Advertisers aren’t happy with anti-tracking solutions like Safari’s Intelligent Tracking Prevention. They came up with an alternative version to cookies: A digital token.
Digital Token
The argument that IAB Tech Lab, a partner to the Interactive Advertising Bureau, came up with is that we can’t trust companies like Apple, or government regulation to protect our privacy. Instead, we can only trust the advertising companies themselves.
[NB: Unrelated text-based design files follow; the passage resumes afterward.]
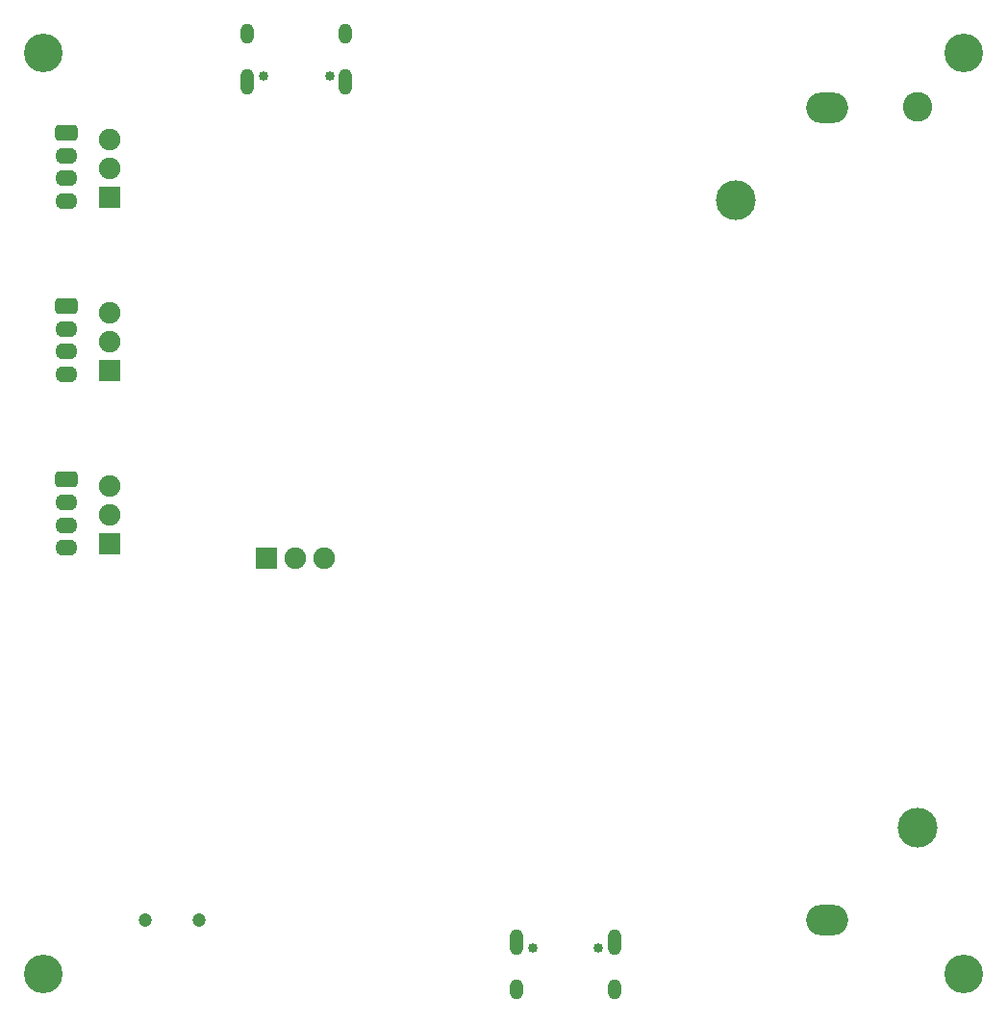
<source format=gbs>
%TF.GenerationSoftware,KiCad,Pcbnew,9.0.2*%
%TF.CreationDate,2026-01-30T17:13:30-08:00*%
%TF.ProjectId,BLV_PCB,424c565f-5043-4422-9e6b-696361645f70,rev?*%
%TF.SameCoordinates,Original*%
%TF.FileFunction,Soldermask,Bot*%
%TF.FilePolarity,Negative*%
%FSLAX46Y46*%
G04 Gerber Fmt 4.6, Leading zero omitted, Abs format (unit mm)*
G04 Created by KiCad (PCBNEW 9.0.2) date 2026-01-30 17:13:30*
%MOMM*%
%LPD*%
G01*
G04 APERTURE LIST*
G04 Aperture macros list*
%AMRoundRect*
0 Rectangle with rounded corners*
0 $1 Rounding radius*
0 $2 $3 $4 $5 $6 $7 $8 $9 X,Y pos of 4 corners*
0 Add a 4 corners polygon primitive as box body*
4,1,4,$2,$3,$4,$5,$6,$7,$8,$9,$2,$3,0*
0 Add four circle primitives for the rounded corners*
1,1,$1+$1,$2,$3*
1,1,$1+$1,$4,$5*
1,1,$1+$1,$6,$7*
1,1,$1+$1,$8,$9*
0 Add four rect primitives between the rounded corners*
20,1,$1+$1,$2,$3,$4,$5,0*
20,1,$1+$1,$4,$5,$6,$7,0*
20,1,$1+$1,$6,$7,$8,$9,0*
20,1,$1+$1,$8,$9,$2,$3,0*%
G04 Aperture macros list end*
%ADD10C,1.200000*%
%ADD11C,3.400000*%
%ADD12RoundRect,0.291666X-0.683334X0.408334X-0.683334X-0.408334X0.683334X-0.408334X0.683334X0.408334X0*%
%ADD13O,1.950000X1.400000*%
%ADD14RoundRect,0.100000X0.850000X0.850000X-0.850000X0.850000X-0.850000X-0.850000X0.850000X-0.850000X0*%
%ADD15C,1.900000*%
%ADD16C,0.850000*%
%ADD17O,1.200000X2.300000*%
%ADD18O,1.200000X1.800000*%
%ADD19C,3.500000*%
%ADD20C,2.600000*%
%ADD21O,3.700000X2.700000*%
%ADD22RoundRect,0.100000X0.850000X-0.850000X0.850000X0.850000X-0.850000X0.850000X-0.850000X-0.850000X0*%
G04 APERTURE END LIST*
D10*
%TO.C,TP4*%
X143500000Y-120750000D03*
%TD*%
D11*
%TO.C,H4*%
X134500000Y-125500000D03*
%TD*%
%TO.C,H3*%
X215500000Y-125500000D03*
%TD*%
%TO.C,H2*%
X215500000Y-44500000D03*
%TD*%
D12*
%TO.C,J3*%
X136500000Y-82000000D03*
D13*
X136500000Y-84000000D03*
X136500000Y-86000000D03*
X136500000Y-88000000D03*
%TD*%
D12*
%TO.C,J2*%
X136500000Y-66740000D03*
D13*
X136500000Y-68740000D03*
X136500000Y-70740000D03*
X136500000Y-72740000D03*
%TD*%
D14*
%TO.C,J6*%
X140350000Y-87660000D03*
D15*
X140350000Y-85120000D03*
X140350000Y-82580000D03*
%TD*%
D16*
%TO.C,J10*%
X177610000Y-123200000D03*
X183390000Y-123200000D03*
D17*
X176180000Y-122670000D03*
D18*
X176180000Y-126850000D03*
D17*
X184820000Y-122670000D03*
D18*
X184820000Y-126850000D03*
%TD*%
D19*
%TO.C,U4*%
X211500000Y-112600000D03*
X195500000Y-57400000D03*
D20*
X211500000Y-49200000D03*
D21*
X203500000Y-120720000D03*
X203500000Y-49280000D03*
%TD*%
D14*
%TO.C,J5*%
X140350000Y-72420000D03*
D15*
X140350000Y-69880000D03*
X140350000Y-67340000D03*
%TD*%
D16*
%TO.C,J8*%
X159690000Y-46460000D03*
X153910000Y-46460000D03*
D17*
X161120000Y-46990000D03*
D18*
X161120000Y-42810000D03*
D17*
X152480000Y-46990000D03*
D18*
X152480000Y-42810000D03*
%TD*%
D22*
%TO.C,J7*%
X154160000Y-88900000D03*
D15*
X156700000Y-88900000D03*
X159240000Y-88900000D03*
%TD*%
D14*
%TO.C,J4*%
X140350000Y-57180000D03*
D15*
X140350000Y-54640000D03*
X140350000Y-52100000D03*
%TD*%
D12*
%TO.C,J1*%
X136500000Y-51500000D03*
D13*
X136500000Y-53500000D03*
X136500000Y-55500000D03*
X136500000Y-57500000D03*
%TD*%
D11*
%TO.C,H1*%
X134500000Y-44500000D03*
%TD*%
D10*
%TO.C,TP2*%
X148250000Y-120750000D03*
%TD*%
M02*

</source>
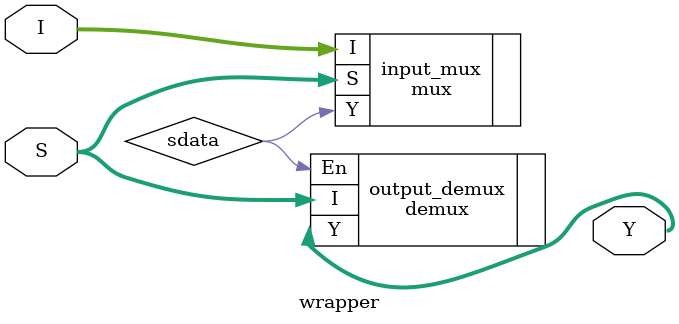
<source format=v>
`timescale 1ns / 1ps
module wrapper (
    input [3:0] I,
    input [1:0] S,
    output [3:0] Y
);

// Structural Description of wrapper
wire sdata;
 
mux input_mux (
    .I(I),
    .S(S),
    .Y(sdata)
);
 
demux output_demux (
    .En(sdata),
    .I(S),
    .Y(Y)
);
 
endmodule
</source>
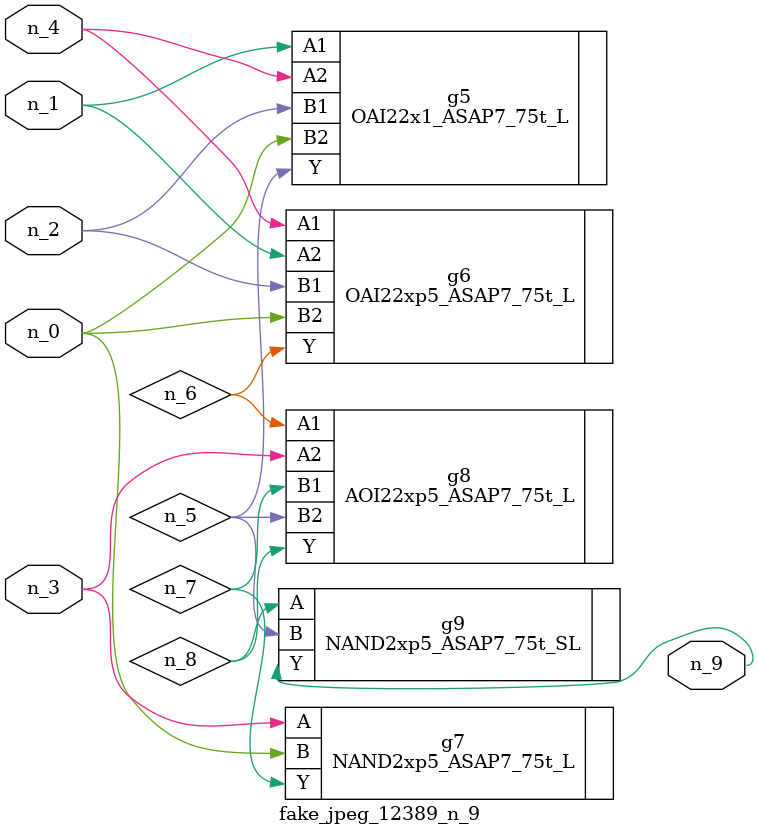
<source format=v>
module fake_jpeg_12389_n_9 (n_3, n_2, n_1, n_0, n_4, n_9);

input n_3;
input n_2;
input n_1;
input n_0;
input n_4;

output n_9;

wire n_8;
wire n_6;
wire n_5;
wire n_7;

OAI22x1_ASAP7_75t_L g5 ( 
.A1(n_1),
.A2(n_4),
.B1(n_2),
.B2(n_0),
.Y(n_5)
);

OAI22xp5_ASAP7_75t_L g6 ( 
.A1(n_4),
.A2(n_1),
.B1(n_2),
.B2(n_0),
.Y(n_6)
);

NAND2xp5_ASAP7_75t_L g7 ( 
.A(n_3),
.B(n_0),
.Y(n_7)
);

AOI22xp5_ASAP7_75t_L g8 ( 
.A1(n_6),
.A2(n_3),
.B1(n_7),
.B2(n_5),
.Y(n_8)
);

NAND2xp5_ASAP7_75t_SL g9 ( 
.A(n_8),
.B(n_5),
.Y(n_9)
);


endmodule
</source>
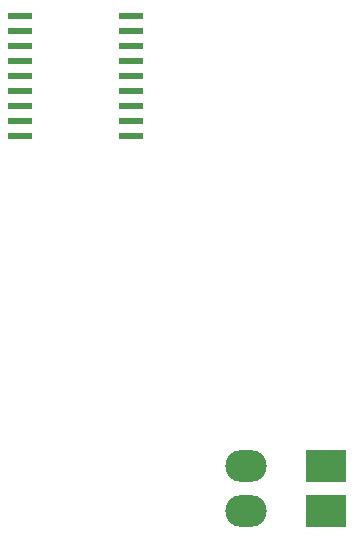
<source format=gbr>
G04 #@! TF.GenerationSoftware,KiCad,Pcbnew,5.0.2*
G04 #@! TF.CreationDate,2019-09-26T12:35:43-03:00*
G04 #@! TF.ProjectId,ControleMix,436f6e74-726f-46c6-954d-69782e6b6963,rev?*
G04 #@! TF.SameCoordinates,Original*
G04 #@! TF.FileFunction,Paste,Top*
G04 #@! TF.FilePolarity,Positive*
%FSLAX46Y46*%
G04 Gerber Fmt 4.6, Leading zero omitted, Abs format (unit mm)*
G04 Created by KiCad (PCBNEW 5.0.2) date qui 26 set 2019 12:35:43 -03*
%MOMM*%
%LPD*%
G01*
G04 APERTURE LIST*
%ADD10R,2.000000X0.600000*%
%ADD11R,3.500000X2.700000*%
%ADD12O,3.500000X2.700000*%
G04 APERTURE END LIST*
D10*
G04 #@! TO.C,U2*
X155680000Y-59920000D03*
X155680000Y-61190000D03*
X155680000Y-62460000D03*
X155680000Y-63730000D03*
X155680000Y-65000000D03*
X155680000Y-66270000D03*
X155680000Y-67540000D03*
X155680000Y-68810000D03*
X155680000Y-70080000D03*
X165080000Y-70080000D03*
X165080000Y-68810000D03*
X165080000Y-67540000D03*
X165080000Y-66270000D03*
X165080000Y-65000000D03*
X165080000Y-63730000D03*
X165080000Y-62460000D03*
X165080000Y-61190000D03*
X165080000Y-59920000D03*
G04 #@! TD*
D11*
G04 #@! TO.C,D1*
X181560000Y-101830000D03*
D12*
X174760000Y-101830000D03*
G04 #@! TD*
G04 #@! TO.C,D2*
X174760000Y-98020000D03*
D11*
X181560000Y-98020000D03*
G04 #@! TD*
M02*

</source>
We must work collaboratively across industries, governments, and NGOs to develop new technical standards that support continued innovation on a bedrock of consumer trust, privacy and security. We must set ourselves on an orderly path to rethink the cookie — an early, jerry-rigged internet technology that has far outlived its usefulness — and embrace a new paradigm of clear privacy settings and consumer controls tied to a standardized identifier.
This digital token would be a single identifier that all publishers and advertisers would use, instead of each one using their own. It would act as a repository for your advertising preferences, and they claim it would also let you opt-out of tracking. You know, like Safari and Firefox already do.
Further Reading:
[Apple Wants to Kill Tracking, Not Advertising]
[Apple Is Going to Sabotage the Internet, Says Advertisers]
Andrew:
This makes perfect sense. After all, whoever got hurt trusting a sales person? I mean, next to God and mom, who does one think of next in terms of trust? Sales people, of course!
And yes, they’re right; that old jerry-rigged system of cookies needs to be supplanted by an entirely new jerry-rigged system of localising a consumer’s preferences in a single conveniently accessible repository for all advertisers. A good time will surely be had by all.
And as for opting out of being tracked, why, I’ll bet it’ll be just as easy being granted a Catholic divorce stamped with a Papal seal.
It’s so comforting to know that we have sales people working so tirelessly to free us poor sods from the tyranny of enforced privacy.